Nos últimos meses, a OpenAI e outras empresas pediram ao governo Biden que abrisse caminho para investimentos sem precedentes em data centers e fontes de energia. A OpenAI, em particular, pediu enormes data centers de 5 gigawatts – grandes o suficiente para abastecer cidades inteiras.

Na semana passada, Biden assinou uma ordem executiva orientando as agências federais a alugar terrenos do governo para data centers de IA, enfatizando o uso de fontes de energia limpa. Perguntado na terça-feira se ele rescindiria essa ordem, Trump disse: “não, eu não faria isso. Parece-me que isso é algo que eu gostaria de fazer”.

Mesmo assim, é provável que Trump flexibilize as exigências de energia limpa, disse Joseph Majkut, diretor do programa de segurança energética e mudanças climáticas do Centro de Estudos Estratégicos e Internacionais. Depois de falar sobre o futuro investimento em IA em um comício no fim de semana, Trump disse que seu governo cortaria as “regulamentações ambientais que são realmente colocadas lá para impedir o progresso neste país”.

Se assim for, o governo Trump poderá colocar o ônus sobre as empresas de tecnologia para que decidam seu próprio nível de conforto em depender mais de combustíveis fósseis. Na corrida para construir mais data centers que consomem muita energia para IA, a Microsoft Corp. e o Google já viram suas ambiciosas promessas climáticas ficarem fora de alcance.

“As principais questões a serem observadas são até que ponto as empresas de hiperescala se sentem confortáveis em alimentar novos data centers com energia de alta emissão, porque elas têm suas próprias metas climáticas e sua própria reputação a manter”, disse Majkut.

Concorrendo com a China

Para o governo Trump, e possivelmente para muitos no setor de IA, as preocupações com o clima e a segurança estão atrás do medo de serem superados pela China.

Em Davos, Porat, da Alphabet, disse que não é “uma conclusão precipitada” que os EUA manterão a liderança sobre a China no desenvolvimento de sistemas de IA mais sofisticados. Enquanto isso, Friar, da OpenAI, disse que a China está “absolutamente investindo nessa área” e entende como a IA é fundamental para sua economia e segurança. “Não devemos ser ingênuos nesse aspecto”, disse ela.

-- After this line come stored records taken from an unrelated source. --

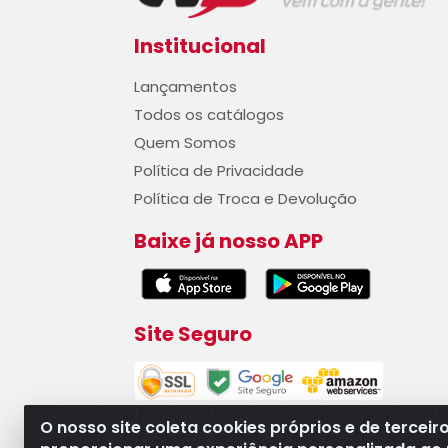
Institucional
Lançamentos
Todos os catálogos
Quem Somos
Política de Privacidade
Política de Troca e Devolução
Baixe já nosso APP
Site Seguro
O nosso site coleta cookies próprios e de terceir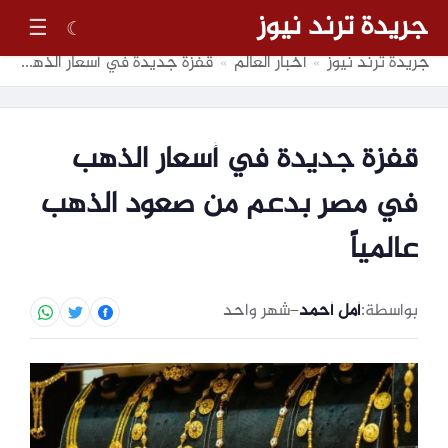
جريدة ترند نيوز
☰
☾
جريدة ترند نيوز
أخبار العالم
قفزة جديدة في أسعار الذهب في مصر بدعم من صعود الذهب عالمياً
»
»
قفزة جديدة في أسعار الذهب
في مصر بدعم من صعود الذهب
عالمياً
بواسطة:
أمل أحمد
–
شهر واحد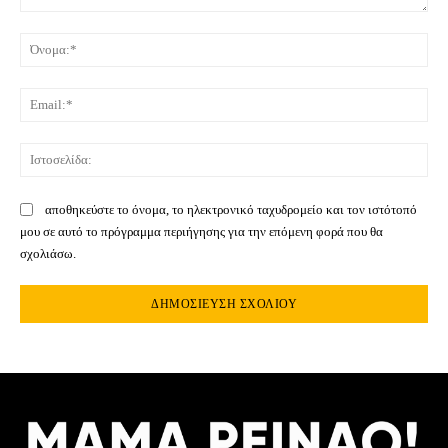
Σχόλιο:
Όνο
Ema
Ιστ
αποθηκεύστε το όνομα, το ηλεκτρονικό ταχυδρομείο και τον ιστότοπό
μου σε αυτό το πρόγραμμα περιήγησης για την επόμενη φορά που θα
σχολιάσω.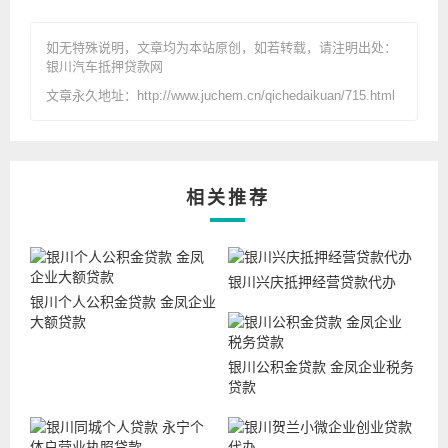
如无特殊说明，文章均为本站原创
，如若转载，请注明出处：
银川汽车抵押贷款网
文章永久地址：http://www.juchem.cn/qichedaikuan/715.html
相关推荐
银川兴庆抵押经营贷款代办
银川个人公积金贷款 金凤企业
大额贷款
银川公积金贷款 金凤企业税务
贷款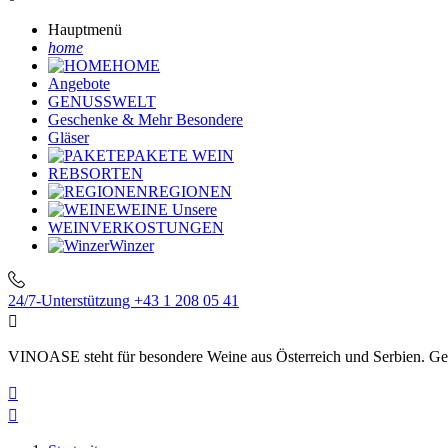
Hauptmenü
home
HOME
Angebote
GENUSSWELT
Geschenke & Mehr
Besondere
Gläser
PAKETE
WEIN
REBSORTEN
REGIONEN
WEINE
Unsere
WEINVERKOSTUNGEN
Winzer
24/7-Unterstützung
+43 1 208 05 41

VINOASE steht für besondere Weine aus Österreich und Serbien. Geni

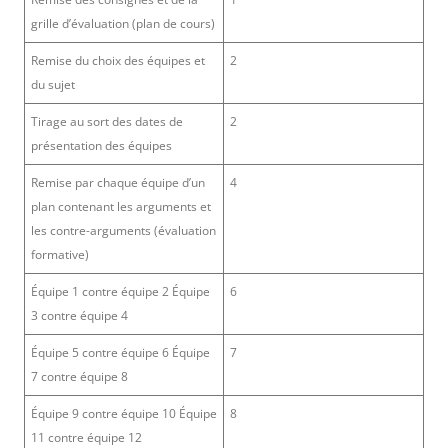
grille d’évaluation (plan de cours)
Remise du choix des équipes et
2
du sujet
Tirage au sort des dates de
2
présentation des équipes
Remise par chaque équipe d’un
4
plan contenant les arguments et
les contre-arguments (évaluation
formative)
Équipe 1 contre équipe 2 Équipe
6
3 contre équipe 4
Équipe 5 contre équipe 6 Équipe
7
7 contre équipe 8
Équipe 9 contre équipe 10 Équipe
8
11 contre équipe 12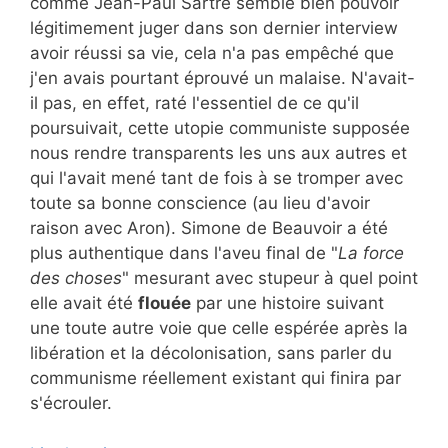
comme Jean-Paul Sartre semble bien pouvoir
légitimement juger dans son dernier interview
avoir réussi sa vie, cela n'a pas empêché que
j'en avais pourtant éprouvé un malaise. N'avait-
il pas, en effet, raté l'essentiel de ce qu'il
poursuivait, cette utopie communiste supposée
nous rendre transparents les uns aux autres et
qui l'avait mené tant de fois à se tromper avec
toute sa bonne conscience (au lieu d'avoir
raison avec Aron). Simone de Beauvoir a été
plus authentique dans l'aveu final de "
La force
des choses
" mesurant avec stupeur à quel point
elle avait été
flouée
par une histoire suivant
une toute autre voie que celle espérée après la
libération et la décolonisation, sans parler du
communisme réellement existant qui finira par
s'écrouler.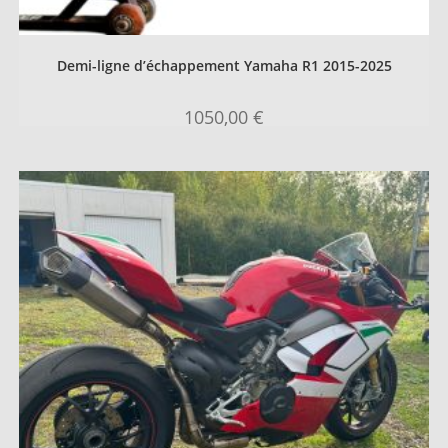
Demi-ligne d’échappement Yamaha R1 2015-2025
1050,00
€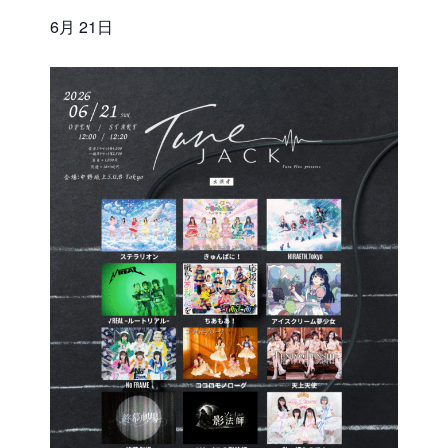
6月 21日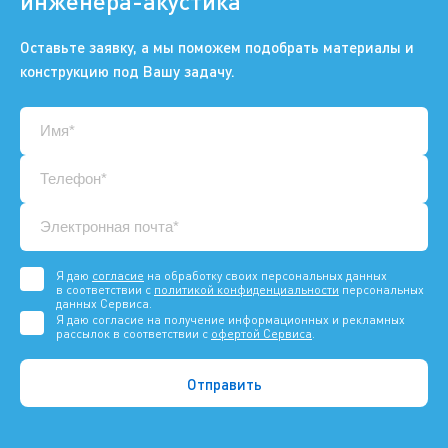
инженера-акустика
Оставьте заявку, а мы поможем подобрать материалы и
конструкцию под Вашу задачу.
Я даю
согласие
на обработку своих персональных данных
в соответствии с
политикой конфиденциальности
персональных
данных Сервиса.
Я даю согласие на получение информационных и рекламных
рассылок в соответствии с
офертой Сервиса
.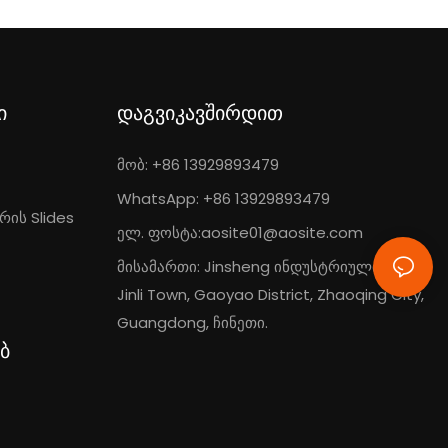
ი
დაგვიკავშირდით
მობ: +86 13929893479
WhatsApp: +86 13929893479
ის Slides
ელ. ფოსტა:
aosite01@aosite.com
მისამართი: Jinsheng ინდუსტრიული პარკი,
Jinli Town, Gaoyao District, Zhaoqing City,
Guangdong, ჩინეთი.
ბ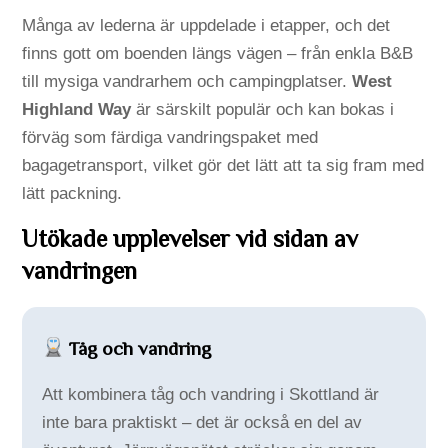
Många av lederna är uppdelade i etapper, och det
finns gott om boenden längs vägen – från enkla B&B
till mysiga vandrarhem och campingplatser.
West
Highland Way
är särskilt populär och kan bokas i
förväg som färdiga vandringspaket med
bagagetransport, vilket gör det lätt att ta sig fram med
lätt packning.
Utökade upplevelser vid sidan av
vandringen
Tåg och vandring
Att kombinera tåg och vandring i Skottland är
inte bara praktiskt – det är också en del av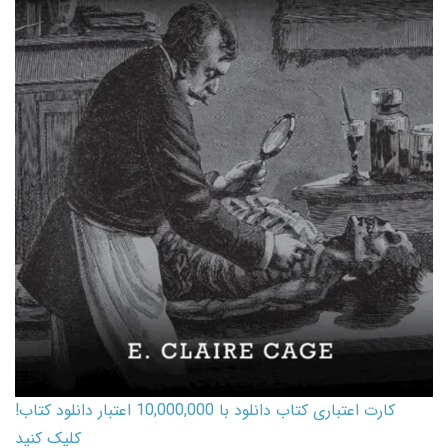
کارت اعتباری کتاب دانلود با 10,000,000 اعتبار دانلود کتاب!
کلیک کنید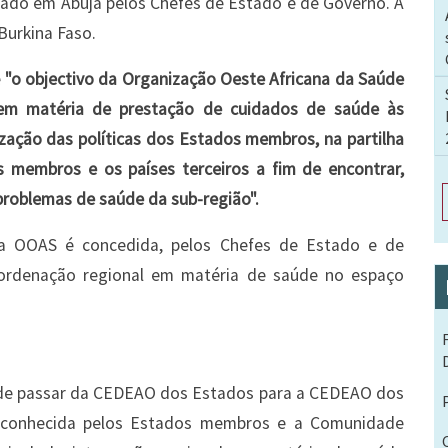
nado em Abuja pelos Chefes de Estado e de Governo. A
urkina Faso.
e
"o objectivo da Organização Oeste Africana da Saúde
l em matéria de prestação de cuidados de saúde às
ação das políticas dos Estados membros, na partilha
 membros e os países terceiros a fim de encontrar,
problemas de saúde da sub-região".
, a OOAS é concedida, pelos Chefes de Estado e de
oordenação regional em matéria de saúde no espaço
 de passar da CEDEAO dos Estados para a CEDEAO dos
reconhecida pelos Estados membros e a Comunidade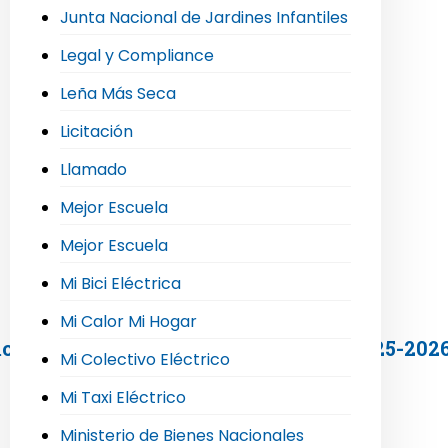
Junta Nacional de Jardines Infantiles
Legal y Compliance
Leña Más Seca
Licitación
Llamado
Mejor Escuela
Mejor Escuela
Mi Bici Eléctrica
Mi Calor Mi Hogar
emonia del Sello Comuna Energética 2025-202
Mi Colectivo Eléctrico
Mi Taxi Eléctrico
Ministerio de Bienes Nacionales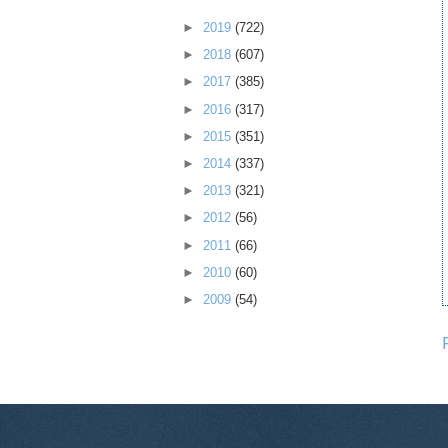
►
2019
(722)
►
2018
(607)
►
2017
(385)
►
2016
(317)
►
2015
(351)
►
2014
(337)
►
2013
(321)
►
2012
(56)
►
2011
(66)
►
2010
(60)
►
2009
(54)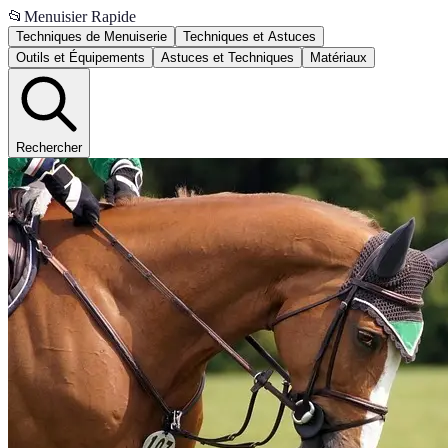
📂
Menuisier Rapide
Techniques de Menuiserie
Techniques et Astuces
Outils et Équipements
Astuces et Techniques
Matériaux
Rechercher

Como que para enfatizar essa preocupação, a DeepSeek, uma startup chinesa, revelou esta semana um modelo atualizado de IA que, segundo ela, é competitivo com a tecnologia da OpenAI. O fundador da empresa também compareceu a uma reunião com o primeiro-ministro chinês Li Qiang, de acordo com o South China Morning Post.

“Somente no mês passado, vimos avanços muito poderosos nas capacidades de IA da China em relação ao nosso governo”, escreveu Alexandr Wang, fundador e CEO da Scale AI, uma startup de rotulagem de dados, em uma carta aberta a Trump na terça-feira sobre como vencer a ‘guerra da IA’. Wang acrescentou: “Você tem a equipe certa para enfrentar esse desafio e garantir que mantenhamos nossa liderança contra os adversários”.

No entanto, alguns observadores do setor se preocupam com as consequências não intencionais de vencer essa batalha.

“Isso está preparando os EUA para um ganho de curto prazo, mas uma dor de longo prazo”, disse Frank Pasquale, professor de direito da Cornell Tech e da Cornell Law School. “Trump está abrindo caminho para mais investimentos em inteligência artificial, onde há menos risco de regulamentação”, disse ele, mas ‘havia muitos bons motivos para que houvesse barreiras de proteção’.

O objetivo, disse Pasquale, “era ajudar a orientar as empresas para que não criassem produtos inseguros”. Agora, o governo dos EUA pode estar deixando que as empresas decidam por si mesmas.